Post

‘Rule of law and post-2015: a menu approach’

Editor’s note: This piece first appeared on the World Bank’s Governance for Development blog and has been cross-posted with permission from the author.

By Nicholas Menzies

On Friday last week I attended the final session of the United Nations Open Working Group – the body tasked with putting together global development priorities to replace the Millennium Development Goals. The session covered rule of law, along with peace and governance.

With a few exceptions, most member states were supportive of the inclusion of rule of law in the post-2015 development agenda. This aligns with global public opinion reflected in the UN’s World We Want Survey – where issues such as honest and responsive government and protection from crime and violence rated above such development staples as roads and household energy supply. A side event to the Open Working Group on Friday highlighted all the ways in which rule of law is measurable.

Despite the general support, quite a few Open Working Group members raised the issue of how to include rule of law whilst also “respecting national sovereignty” and “promoting national ownership,” as well as taking into account that justice systems look different in different places.

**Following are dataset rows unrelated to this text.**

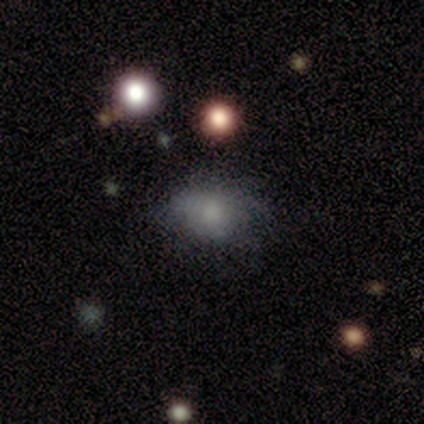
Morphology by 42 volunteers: A smooth galaxy with no disk features (64%) that is in between round and cigar-shaped (67%).

Vote fractions:
- Smooth or featured? smooth: 64% / featured or disk: 24% / star or artifact: 12%
- How rounded? in between: 67% / round: 33% / cigar-shaped: 0%
- Merging? none: 57% / minor disturbance: 32% / major disturbance: 11% / merger: 0%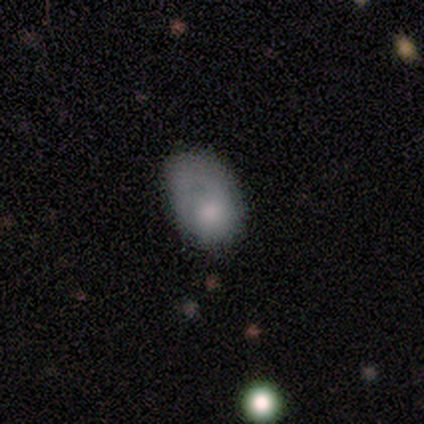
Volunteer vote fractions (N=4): A smooth galaxy with no disk features (50%, tied with featured or disk) that is in between round and cigar-shaped (100%).

Vote fractions:
- Smooth or featured? smooth: 50% (tied) / featured or disk: 50% (tied) / star or artifact: 0%
- How rounded? in between: 100% / round: 0% / cigar-shaped: 0%
- Merging? none: 50% (tied) / major disturbance: 50% (tied) / minor disturbance: 0% / merger: 0%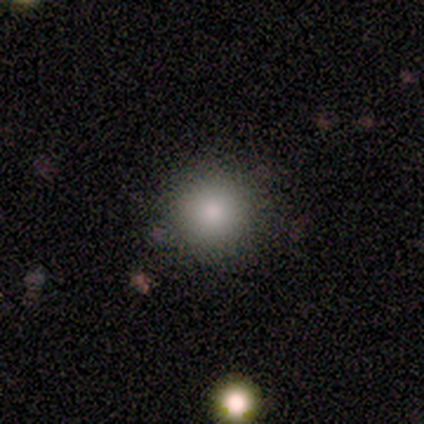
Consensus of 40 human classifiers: Q: Smooth or featured?
A: smooth (92%); runner-up: featured or disk (5%)
Q: How rounded?
A: round (92%); runner-up: in between (8%)
Q: Merging?
A: none (90%); runner-up: minor disturbance (5%)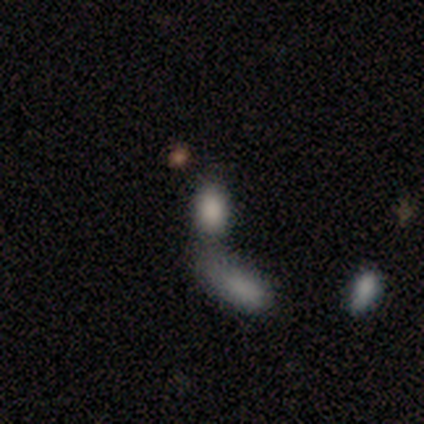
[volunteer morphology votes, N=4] A smooth galaxy with no disk features (75%) that is in between round and cigar-shaped (100%). Merging: none (33%, tied with major disturbance and merger).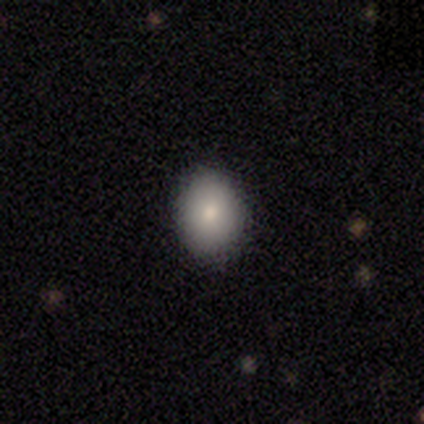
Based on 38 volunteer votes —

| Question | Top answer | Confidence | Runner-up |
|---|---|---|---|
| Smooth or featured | smooth | 89% | star or artifact (8%) |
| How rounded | in between | 59% | round (38%) |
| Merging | none | 94% | minor disturbance (6%) |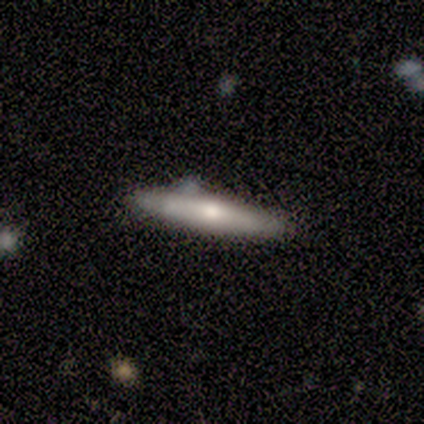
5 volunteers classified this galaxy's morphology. This is likely a smooth galaxy (60%). How rounded: clearly cigar-shaped (100%). Merging: possibly none (50%, tied with minor disturbance).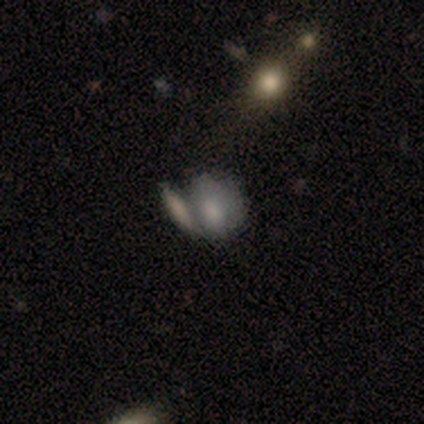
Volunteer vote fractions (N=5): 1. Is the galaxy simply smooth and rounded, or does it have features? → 40% smooth (tied), 40% featured or disk (tied), 20% star or artifact.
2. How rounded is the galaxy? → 100% in between, 0% round, 0% cigar-shaped.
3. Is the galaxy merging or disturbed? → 75% minor disturbance, 25% merger, 0% none, 0% major disturbance.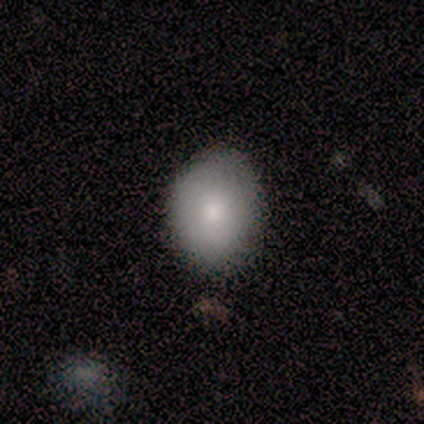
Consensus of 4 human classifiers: Morphology: type=smooth (75%); roundness=in between (100%); merging=none (100%).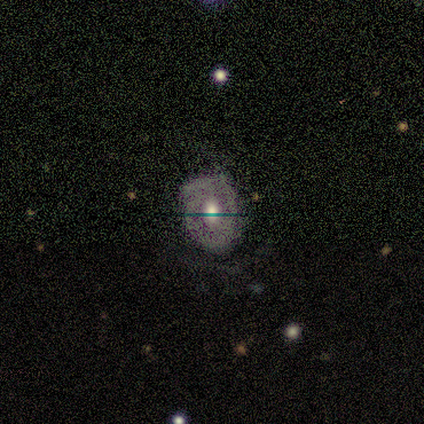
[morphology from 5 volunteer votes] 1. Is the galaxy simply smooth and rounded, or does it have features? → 80% featured or disk, 20% smooth, 0% star or artifact.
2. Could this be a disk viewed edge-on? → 75% no, 25% yes.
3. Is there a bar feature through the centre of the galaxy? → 67% no, 33% weak, 0% strong.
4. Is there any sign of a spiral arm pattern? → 100% yes, 0% no.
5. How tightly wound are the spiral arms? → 67% tight, 33% loose, 0% medium.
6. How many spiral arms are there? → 100% can't tell, 0% 1, 0% 2, 0% 3, 0% 4, 0% more than 4.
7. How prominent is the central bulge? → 100% moderate, 0% dominant, 0% large, 0% small, 0% none.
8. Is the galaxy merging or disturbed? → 100% none, 0% minor disturbance, 0% major disturbance, 0% merger.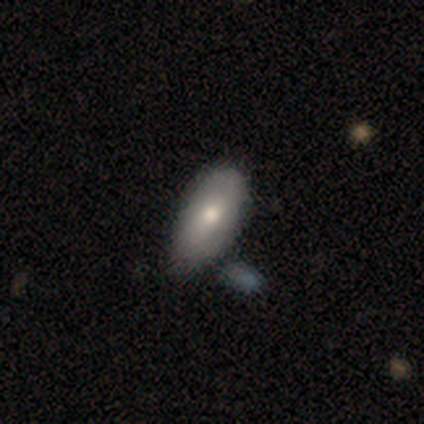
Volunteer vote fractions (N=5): Smooth or featured? smooth (60%)
How rounded? in between (100%)
Merging? none (40%)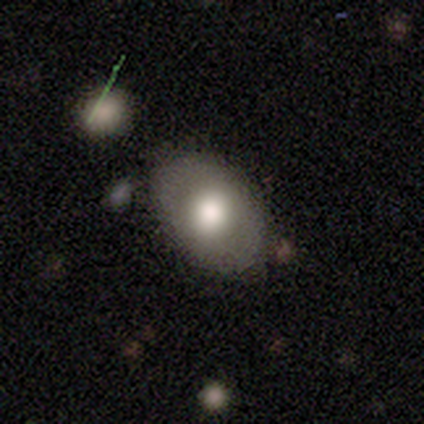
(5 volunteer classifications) This is clearly a smooth galaxy (80%). How rounded: likely in between (75%). Merging: clearly none (80%).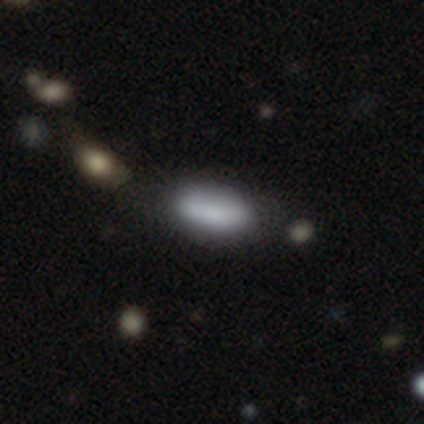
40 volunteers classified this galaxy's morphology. smooth-or-featured: smooth: 85% | featured or disk: 8% | star or artifact: 8%
  how-rounded: in between: 82% | cigar-shaped: 18% | round: 0%
  merging: none: 62% | minor disturbance: 32% | major disturbance: 3% | merger: 3%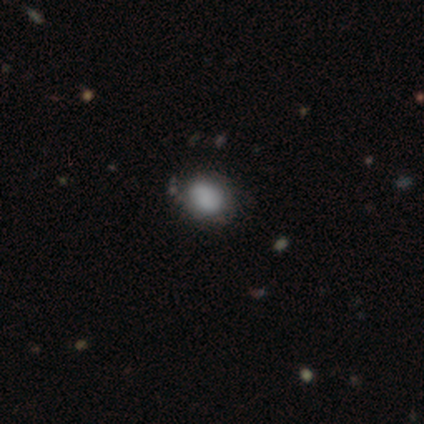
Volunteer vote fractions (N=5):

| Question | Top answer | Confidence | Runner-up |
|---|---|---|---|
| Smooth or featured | smooth | 60% | featured or disk (40%) |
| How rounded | round | 67% | in between (33%) |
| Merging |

Over the past 12 months, I’ve been involved in a range of technical meetings about the inclusion of justice and rule of law in the post-2015 framework. These get-togethers have grappled with the same general tension raised at the political level in New York – how to balance the global importance of rule of law with the local specificities of justice problems and systems.

One way member states could consider addressing this tension is to adopt a global justice menu of targets and indicators underneath a universal goal on governance and justice. Each country could choose from the menu in accordance with their own conditions. Here’s what such a menu could look like:

natl-variation-menuWhilst there are a number of ways the menu could be set up, in one example, countries could be required to select at least two targets from a list of, say, five – maybe one country wants to focus on justice services and property rights; the other on legal identity and citizen security. Countries could also be allowed to choose the level of ambition in each target to match their starting conditions. It might be more reasonable to shoot for a 25% improvement in the efficiency of justice services in one country and only a 10% in another. This is not to say that justice services aren’t important in the latter, but the conditions might mean only a small – but still meaningful – improvement is possible.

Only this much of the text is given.